The task
Please swap "Мини игры" for "Мини-игры" everywhere in the records and write all the lines out again with nothing else changed.

━━━ Extracted material

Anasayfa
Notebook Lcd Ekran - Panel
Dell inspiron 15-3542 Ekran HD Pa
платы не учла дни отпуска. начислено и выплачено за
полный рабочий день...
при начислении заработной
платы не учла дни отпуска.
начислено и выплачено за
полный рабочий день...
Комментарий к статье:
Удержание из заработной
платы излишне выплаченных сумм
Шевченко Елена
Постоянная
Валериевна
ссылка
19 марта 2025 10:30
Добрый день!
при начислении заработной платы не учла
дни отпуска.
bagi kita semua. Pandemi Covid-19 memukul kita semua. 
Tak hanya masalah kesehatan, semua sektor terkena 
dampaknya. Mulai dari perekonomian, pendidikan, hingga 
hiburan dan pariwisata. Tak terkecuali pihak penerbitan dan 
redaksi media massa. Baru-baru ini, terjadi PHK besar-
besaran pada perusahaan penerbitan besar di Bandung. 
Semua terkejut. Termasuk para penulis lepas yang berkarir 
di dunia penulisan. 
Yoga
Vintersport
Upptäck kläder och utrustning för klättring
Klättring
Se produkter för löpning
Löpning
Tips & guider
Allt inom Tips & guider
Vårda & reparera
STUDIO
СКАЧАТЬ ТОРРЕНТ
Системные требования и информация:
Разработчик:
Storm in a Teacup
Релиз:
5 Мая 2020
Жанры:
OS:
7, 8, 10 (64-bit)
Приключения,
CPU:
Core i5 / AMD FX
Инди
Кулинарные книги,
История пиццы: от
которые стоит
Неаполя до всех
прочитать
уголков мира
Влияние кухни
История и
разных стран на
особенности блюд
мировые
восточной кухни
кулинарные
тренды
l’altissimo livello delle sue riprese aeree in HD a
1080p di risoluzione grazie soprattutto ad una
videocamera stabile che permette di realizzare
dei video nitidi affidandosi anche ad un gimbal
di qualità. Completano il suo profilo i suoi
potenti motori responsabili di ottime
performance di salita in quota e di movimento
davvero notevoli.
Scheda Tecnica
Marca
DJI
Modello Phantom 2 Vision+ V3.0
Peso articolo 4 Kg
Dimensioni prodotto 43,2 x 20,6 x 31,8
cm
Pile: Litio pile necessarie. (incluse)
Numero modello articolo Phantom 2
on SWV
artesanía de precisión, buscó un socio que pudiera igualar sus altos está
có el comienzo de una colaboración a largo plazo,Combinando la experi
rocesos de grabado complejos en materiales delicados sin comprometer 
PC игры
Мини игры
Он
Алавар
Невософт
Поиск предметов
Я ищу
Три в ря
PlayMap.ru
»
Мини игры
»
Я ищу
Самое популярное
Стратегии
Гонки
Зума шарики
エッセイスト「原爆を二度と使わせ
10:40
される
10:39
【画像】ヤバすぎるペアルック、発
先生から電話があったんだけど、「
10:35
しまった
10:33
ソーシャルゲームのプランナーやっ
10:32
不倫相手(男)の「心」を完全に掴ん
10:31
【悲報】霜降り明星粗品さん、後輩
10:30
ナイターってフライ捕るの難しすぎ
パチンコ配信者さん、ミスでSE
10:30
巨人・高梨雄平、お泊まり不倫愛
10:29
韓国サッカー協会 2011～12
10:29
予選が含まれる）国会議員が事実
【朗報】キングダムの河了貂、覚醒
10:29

━━━━━━

Response to the exercise
Anasayfa
Notebook Lcd Ekran - Panel
Dell inspiron 15-3542 Ekran HD Pa
платы не учла дни отпуска. начислено и выплачено за
полный рабочий день...
при начислении заработной
платы не учла дни отпуска.
начислено и выплачено за
полный рабочий день...
Комментарий к статье:
Удержание из заработной
платы излишне выплаченных сумм
Шевченко Елена
Постоянная
Валериевна
ссылка
19 марта 2025 10:30
Добрый день!
при начислении заработной платы не учла
дни отпуска.
bagi kita semua. Pandemi Covid-19 memukul kita semua. 
Tak hanya masalah kesehatan, semua sektor terkena 
dampaknya. Mulai dari perekonomian, pendidikan, hingga 
hiburan dan pariwisata. Tak terkecuali pihak penerbitan dan 
redaksi media massa. Baru-baru ini, terjadi PHK besar-
besaran pada perusahaan penerbitan besar di Bandung. 
Semua terkejut. Termasuk para penulis lepas yang berkarir 
di dunia penulisan. 
Yoga
Vintersport
Upptäck kläder och utrustning för klättring
Klättring
Se produkter för löpning
Löpning
Tips & guider
Allt inom Tips & guider
Vårda & reparera
STUDIO
СКАЧАТЬ ТОРРЕНТ
Системные требования и информация:
Разработчик:
Storm in a Teacup
Релиз:
5 Мая 2020
Жанры:
OS:
7, 8, 10 (64-bit)
Приключения,
CPU:
Core i5 / AMD FX
Инди
Кулинарные книги,
История пиццы: от
которые стоит
Неаполя до всех
прочитать
уголков мира
Влияние кухни
История и
разных стран на
особенности блюд
мировые
восточной кухни
кулинарные
тренды
l’altissimo livello delle sue riprese aeree in HD a
1080p di risoluzione grazie soprattutto ad una
videocamera stabile che permette di realizzare
dei video nitidi affidandosi anche ad un gimbal
di qualità. Completano il suo profilo i suoi
potenti motori responsabili di ottime
performance di salita in quota e di movimento
davvero notevoli.
Scheda Tecnica
Marca
DJI
Modello Phantom 2 Vision+ V3.0
Peso articolo 4 Kg
Dimensioni prodotto 43,2 x 20,6 x 31,8
cm
Pile: Litio pile necessarie. (incluse)
Numero modello articolo Phantom 2
on SWV
artesanía de precisión, buscó un socio que pudiera igualar sus altos está
có el comienzo de una colaboración a largo plazo,Combinando la experi
rocesos de grabado complejos en materiales delicados sin comprometer 
PC игры
Мини-игры
Он
Алавар
Невософт
Поиск предметов
Я ищу
Три в ря
PlayMap.ru
»
Мини-игры
»
Я ищу
Самое популярное
Стратегии
Гонки
Зума шарики
エッセイスト「原爆を二度と使わせ
10:40
される
10:39
【画像】ヤバすぎるペアルック、発
先生から電話があったんだけど、「
10:35
しまった
10:33
ソーシャルゲームのプランナーやっ
10:32
不倫相手(男)の「心」を完全に掴ん
10:31
【悲報】霜降り明星粗品さん、後輩
10:30
ナイターってフライ捕るの難しすぎ
パチンコ配信者さん、ミスでSE
10:30
巨人・高梨雄平、お泊まり不倫愛
10:29
韓国サッカー協会 2011～12
10:29
予選が含まれる）国会議員が事実
【朗報】キングダムの河了貂、覚醒
10:29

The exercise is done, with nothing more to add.